Previous studies have revealed that the overexpression of YAP/TAZ promotes the proliferation of cancer cells. Wang et al (25) reported that TAZ promoted cell growth and inhibited celastrol-induced cell apoptosis. In addition, the overexpression of TAZ was shown to enhance cell proliferation, migration and epithelial-mesenchymal transition (EMT) in ovarian cancer (26). In support of these findings, the present study observed that the overexpression of TAZ promoted cell growth and invasion, whereas the depletion of TAZ inhibited cell growth and invasion. TAZ has also been shown to promote EMT and support pancreatic cancer progression (27). In accordance, the knockdown of TAZ modifies cell sensitivity to EGFR inhibitors in triple-negative breast cancer cells (28). TAZ and YAP regulate pancreatic cancer initiation in mice via the direct upregulation of JAK-STAT3 signaling (29). Further investigation is required to examine the mechanism underlying TAZ-induced ovarian tumorigenesis.

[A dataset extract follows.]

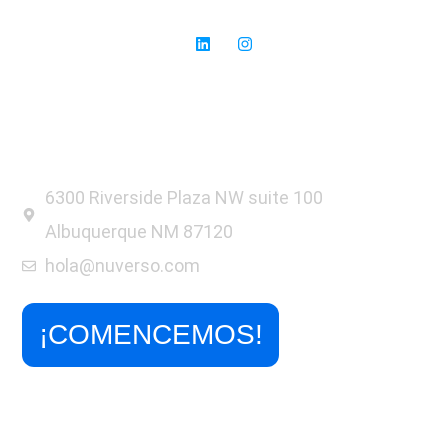
oportunidades para el éxito.
6300 Riverside Plaza NW suite 100
Albuquerque NM 87120
hola@nuverso.com
¡COMENCEMOS!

As TAZ is a key oncoprotein, it is important to identify its inhibitors. Several groups have identified multiple inhibitors of TAZ. It has been reported that statins attenuate cell proliferative ability and induce apoptosis through TAZ in HCC cells (30), and statins have been shown to improve the prognosis of patients with HCC (30). Curcumin has been reported to downregulate the expression of TAZ in pancreatic cancer cells (31). In accordance, curcumin promotes the degradation of Krueppel-like factor 5 via the downregulation of YAP/TAZ in bladder cancer cells (32). Dasatinib, statins and pazopanid have been shown to inhibit the nuclear localization of TAZ via inducting the phosphorylation of TAZ (33). Pazopanib has also been shown to induce the proteasomal degradation of YAP/TAZ (33). The present study identified rottlerin as a potential inhibitor of TAZ in HCC. The present study confirmed that the rottlerin-induced inhibition of cell proliferation, induction of cell apoptosis and cell cycle arrest, and suppression of cell invasion and migration in HCC occurred partly through the downregulation of TAZ. Therefore, the inhibition of TAZ by rottlerin may be an effective approach for the treatment of HCC. Further investigations are required to investigate the functions of rottlerin in additional HCC cell lines and in HCC in vivo models.